++++ DATA SHOWN ++++

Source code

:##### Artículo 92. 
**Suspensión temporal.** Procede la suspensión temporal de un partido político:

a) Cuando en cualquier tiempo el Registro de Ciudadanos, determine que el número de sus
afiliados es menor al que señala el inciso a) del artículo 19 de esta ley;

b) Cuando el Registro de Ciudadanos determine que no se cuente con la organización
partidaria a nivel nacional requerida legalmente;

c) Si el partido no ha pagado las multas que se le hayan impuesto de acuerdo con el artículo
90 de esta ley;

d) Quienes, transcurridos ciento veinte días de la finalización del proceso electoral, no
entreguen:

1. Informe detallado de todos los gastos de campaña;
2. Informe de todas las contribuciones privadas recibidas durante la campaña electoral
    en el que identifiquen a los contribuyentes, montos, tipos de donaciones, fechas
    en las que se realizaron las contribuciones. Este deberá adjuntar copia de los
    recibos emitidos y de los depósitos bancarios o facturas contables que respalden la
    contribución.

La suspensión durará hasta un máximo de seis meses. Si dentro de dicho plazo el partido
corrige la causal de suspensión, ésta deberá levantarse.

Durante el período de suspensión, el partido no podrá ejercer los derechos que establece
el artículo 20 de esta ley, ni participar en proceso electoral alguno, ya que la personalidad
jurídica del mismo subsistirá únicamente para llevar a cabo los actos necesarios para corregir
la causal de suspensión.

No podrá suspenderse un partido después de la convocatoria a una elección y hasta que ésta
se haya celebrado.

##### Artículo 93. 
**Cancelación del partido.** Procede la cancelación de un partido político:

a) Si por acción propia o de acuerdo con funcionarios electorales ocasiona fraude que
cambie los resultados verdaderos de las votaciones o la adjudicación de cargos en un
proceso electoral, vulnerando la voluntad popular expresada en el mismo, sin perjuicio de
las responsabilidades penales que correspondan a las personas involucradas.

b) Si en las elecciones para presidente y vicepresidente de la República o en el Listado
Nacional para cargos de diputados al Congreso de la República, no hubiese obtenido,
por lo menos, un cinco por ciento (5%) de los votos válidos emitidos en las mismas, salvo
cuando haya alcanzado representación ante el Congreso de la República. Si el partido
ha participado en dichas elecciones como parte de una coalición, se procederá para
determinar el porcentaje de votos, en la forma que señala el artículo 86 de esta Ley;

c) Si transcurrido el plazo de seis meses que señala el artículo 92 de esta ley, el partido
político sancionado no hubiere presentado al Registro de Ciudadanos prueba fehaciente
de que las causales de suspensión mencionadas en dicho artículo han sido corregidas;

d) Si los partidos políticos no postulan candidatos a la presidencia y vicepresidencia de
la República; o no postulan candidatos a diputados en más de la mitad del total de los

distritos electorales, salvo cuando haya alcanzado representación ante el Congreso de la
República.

++++

_THE TASK_
Copy the data word for word, beginning at the line that contains "No podrá suspenderse" and ending after the line that contains "del partido.** Procede".

_SOLUTION_
No podrá suspenderse un partido después de la convocatoria a una elección y hasta que ésta
se haya celebrado.

##### Artículo 93. 
**Cancelación del partido.** Procede la cancelación de un partido político:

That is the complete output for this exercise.